## To do
a) Collect every line of the listing that contains the string "elev".
b) Carry on writing the PySpark-on-SageMaker notebook from the point where it ends.

## Text block

Before you run the next cell, please open `smconfig.py` and review+update the `s3_bucket` variable, then disable the `NotImplementedException` in the last line.

In [None]:
%load_ext autoreload
%autoreload 2

import os
import pandas as pd
import sagemaker_pyspark
from pyspark import SparkContext, SparkConf
from pyspark.sql import SparkSession

import smconfig

# Configuration of this screening test
testfile = 'testfile.snappy.parquet'
s3_path = f'{smconfig.s3_bucket}/screening/pyspark-on-smnb/{testfile}'
s3a_path = 's3a' + s3_path[2:]

# Propagate to env vars of the whole notebook, for usage by ! or %%.
%set_env S3_PATH=$s3_path
%set_env TESTFILE=$testfile

# PySpark on this SageMaker notebook instance

In [None]:
# Since sometime in 2021, must change from JDK-11 in the JupyterSystemEnv to JDK-1.8 in system path.
import os
if os.environ.get('JAVA_HOME', '') == '/home/ec2-user/anaconda3/envs/JupyterSystemEnv':
    del os.environ['JAVA_HOME']

# Prep a test data file
df = pd.DataFrame({'a': [1,2,3,4,5], 'b': [10,20,30,40,50]})

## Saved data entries

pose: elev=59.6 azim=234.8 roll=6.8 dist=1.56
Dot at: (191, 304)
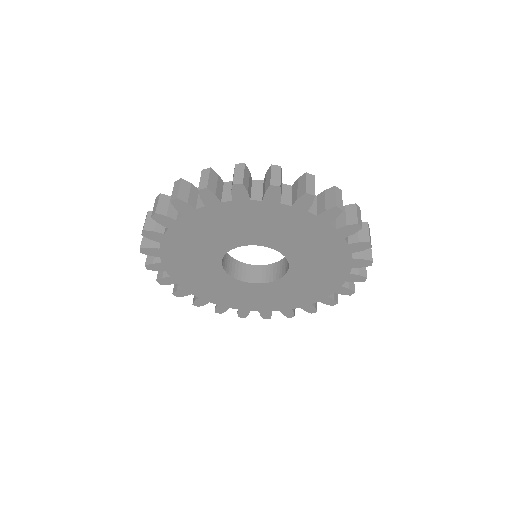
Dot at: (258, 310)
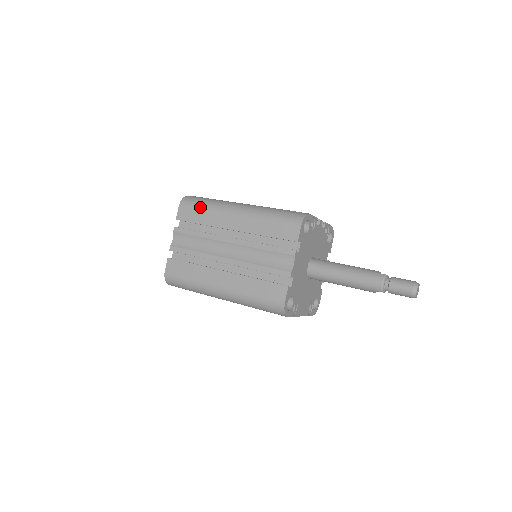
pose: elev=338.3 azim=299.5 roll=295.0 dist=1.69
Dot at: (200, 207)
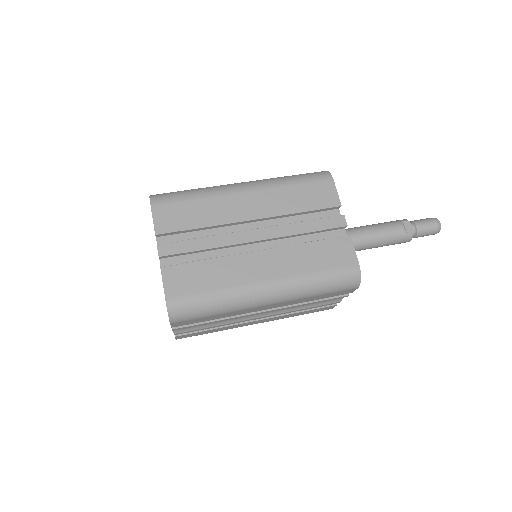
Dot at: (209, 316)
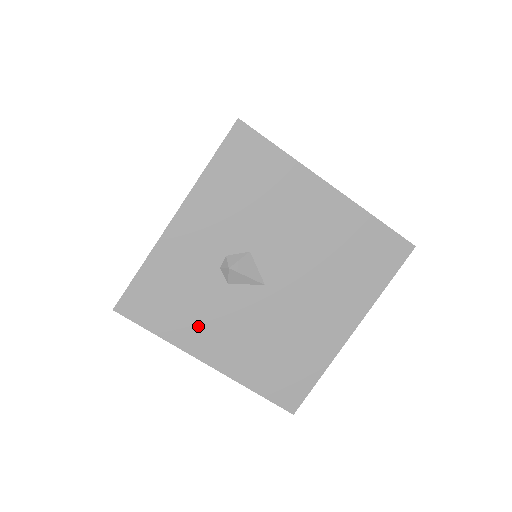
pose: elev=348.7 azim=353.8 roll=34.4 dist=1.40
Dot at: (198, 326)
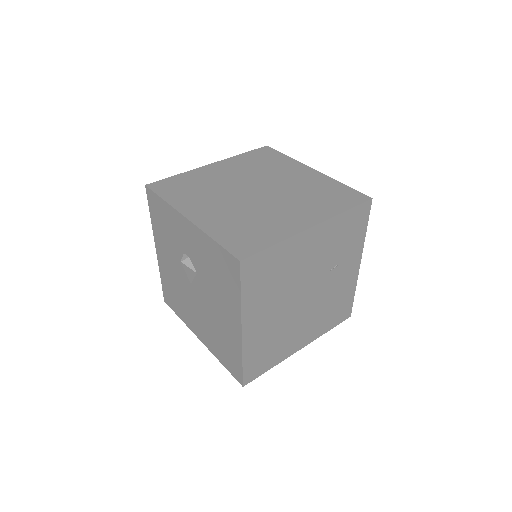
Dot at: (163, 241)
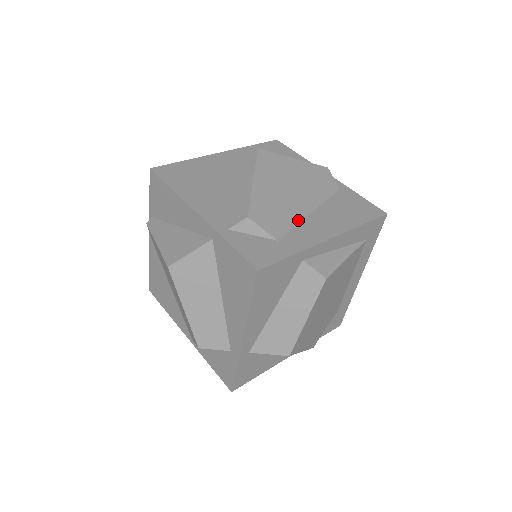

...

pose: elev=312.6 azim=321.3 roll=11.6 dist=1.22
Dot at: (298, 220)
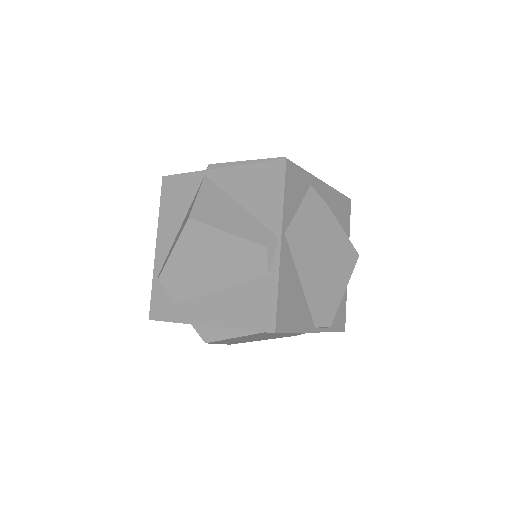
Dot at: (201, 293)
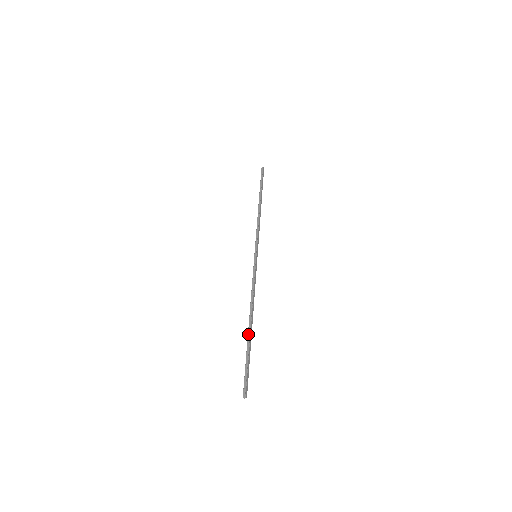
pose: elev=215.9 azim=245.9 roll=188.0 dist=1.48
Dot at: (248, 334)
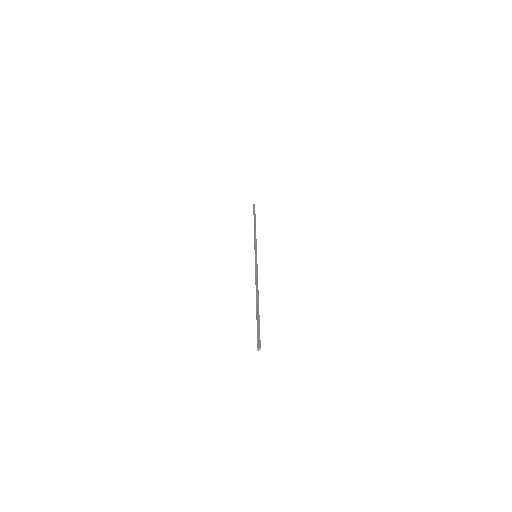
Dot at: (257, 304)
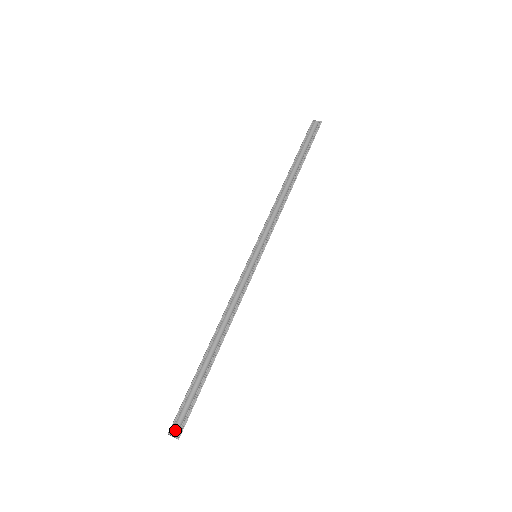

## Answers to each task
a)
pose: elev=59.6 azim=234.8 roll=6.8 dist=1.56
pose: elev=338.3 azim=299.5 roll=295.0 dist=1.69
pose: elev=348.7 azim=353.8 roll=34.4 dist=1.40
pose: elev=312.6 azim=321.3 roll=11.6 dist=1.22
pose: elev=215.9 azim=245.9 roll=188.0 dist=1.48

b)
df.to_parquet(f'/tmp/{testfile}', compression='snappy')
!aws s3 cp /tmp/$TESTFILE $S3_PATH --storage-class ONEZONE_IA

# Setup pyspark local master
classpath = ":".join(sagemaker_pyspark.classpath_jars())
spark = (
    SparkSession
    .builder
    .config("spark.driver.extraClassPath", classpath)
    .master("local[*]").getOrCreate()
)

In [None]:
display(
    spark.read.load(f'/tmp/{testfile}'),
    spark.read.load(s3a_path),
    spark.read.parquet(s3a_path),
)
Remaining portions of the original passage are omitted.